Inverse trigonometric functions are functions that reverse the actions of the basic trigonometric functions like sine, cosine, and tangent. They are crucial in many areas of mathematics, especially when solving trigonometric equations where one needs to determine the angle given a particular trigonometric ratio. In our problem, the function of interest is the inverse cotangent, denoted as \( \cot^{-1}(x) \). This function gives the angle whose cotangent is \( x \).
For instance, \( \cot^{-1}(1) = \frac{\pi}{4} \) because the cotangent of \( \frac{\pi}{4} \) is 1. Understanding inverse trigonometric functions is essential for working through this exercise, especially when evaluating and differentiating these functions at given points.

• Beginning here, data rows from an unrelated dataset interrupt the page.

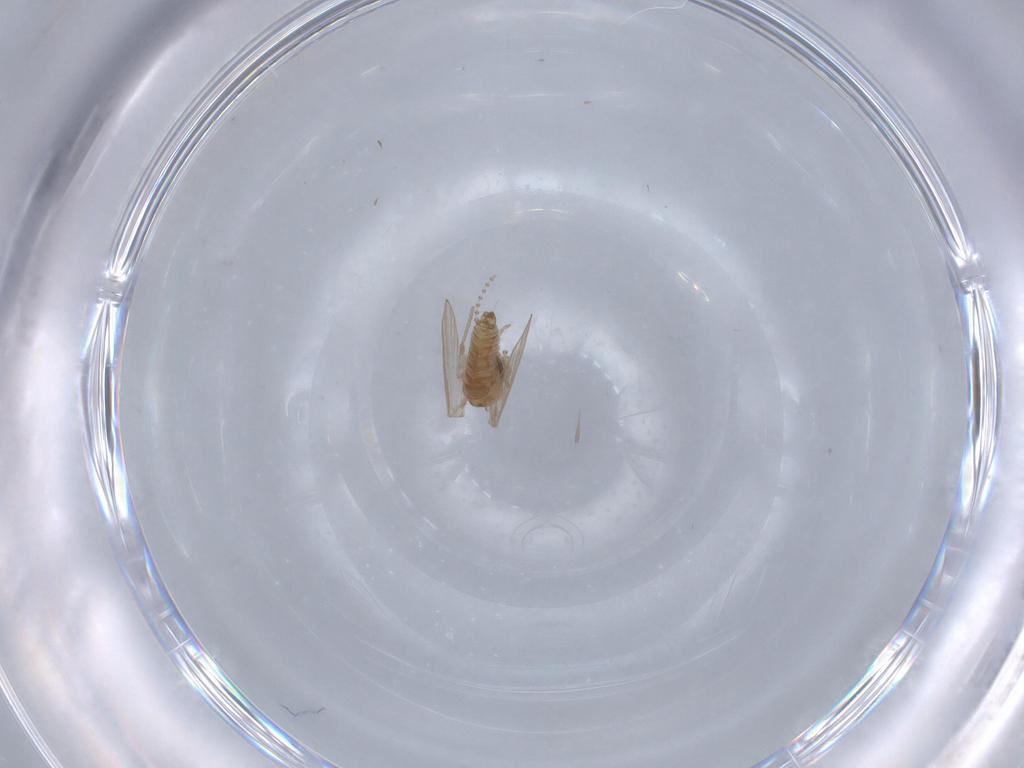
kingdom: Animalia
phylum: Arthropoda
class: Insecta
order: Diptera
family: Ceratopogonidae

Derivative calculus involves finding the rate at which a function changes at any given point; this is known as the derivative of the function. Derivatives are a fundamental tool in calculus, allowing us to understand how functions behave and change over their domain.
For the function \( f(x) = \cot^{-1}(x) \), its first derivative \( f'(x) = -\frac{1}{1+x^2} \) tells us how \( \cot^{-1}(x) \) changes with respect to \( x \). To create the Taylor polynomial, we need derivatives up to the third order:

• First derivative to capture initial rates of change.
• Second derivative, obtained via the quotient rule, reveals curvature information.
• Third derivative, also via the quotient rule, provides further insights into changes in curvature.
  

These calculations are carefully constructed using rules and techniques, such as the quotient rule, to build accurate polynomial approximations.

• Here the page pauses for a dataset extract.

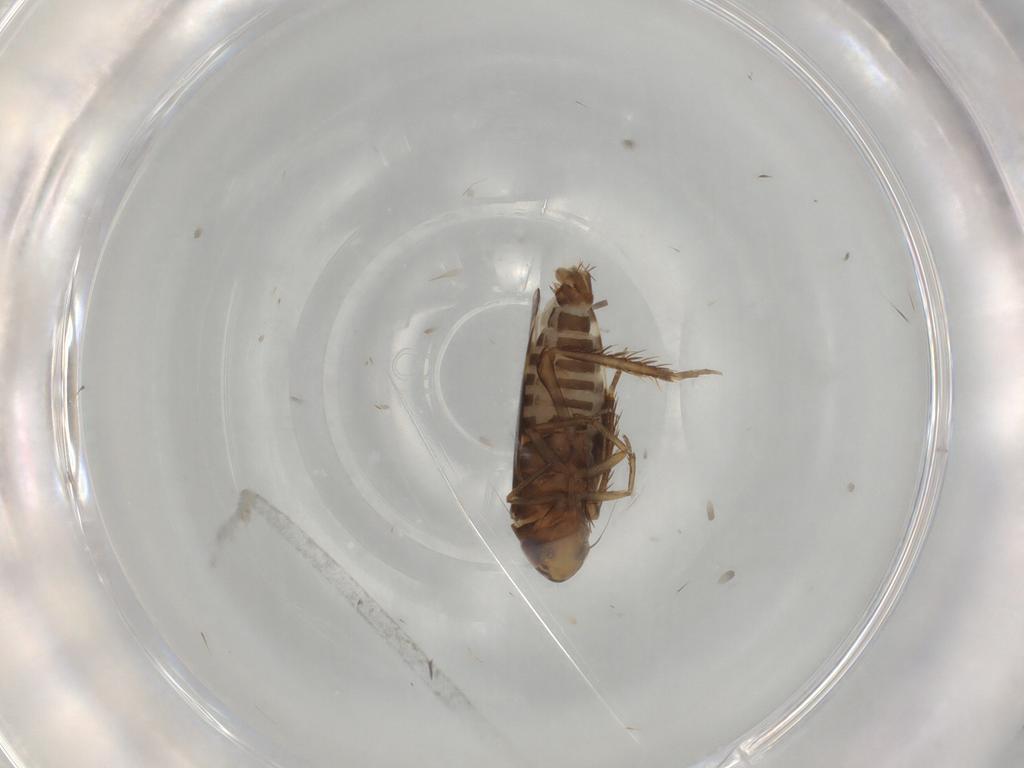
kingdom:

The quotient rule is a method for finding the derivative of the quotient of two functions. It is invaluable in calculus, especially when dealing with functions expressed as ratios. The rule states that if you have a function \( g(x) = \frac{u(x)}{v(x)} \), then its derivative is:
\[ g'(x) = \frac{u'(x)v(x) - u(x)v'(x)}{(v(x))^2} \]

• This rule was applied to find the second and third derivatives of \( \cot^{-1}(x) \), with \( u(x) \) being constant and \( v(x) \) being a function of \( x \).
• Correct application of this rule results in accurate derivatives, which are essential for constructing Taylor polynomials.
  

Mastering the quotient rule is crucial for handling complicated derivatives like those seen in this exercise.

Polynomial approximation is a mathematical technique for estimating functions with polynomials. The Taylor polynomial, a type of polynomial approximation, gives a finite series that approximates a function near a specific point. For our task, the Taylor polynomial approximates \( \cot^{-1}(x) \) around \( x=1 \).
We use the formula:
\[P_3(x) = f(a) + f'(a)(x-a) + \frac{f''(a)}{2!}(x-a)^2 + \frac{f'''(a)}{3!}(x-a)^3\]
By doing this up to third order, we capture not just the function's value at the center point but also information about its slope, curvature, and changes in curvature:

• The first term \( f(a) \) provides the function value.
• The second term involving \( f'(a) \) reflects the slope or first-order change.
• The third term with \( f''(a) \) gives curvature.
• The fourth term, which is zero here, would adjust for further detail where non-zero.
  

This powerful tool can simplify complex functions into more manageable forms, highlighting trends and behavior near particular points.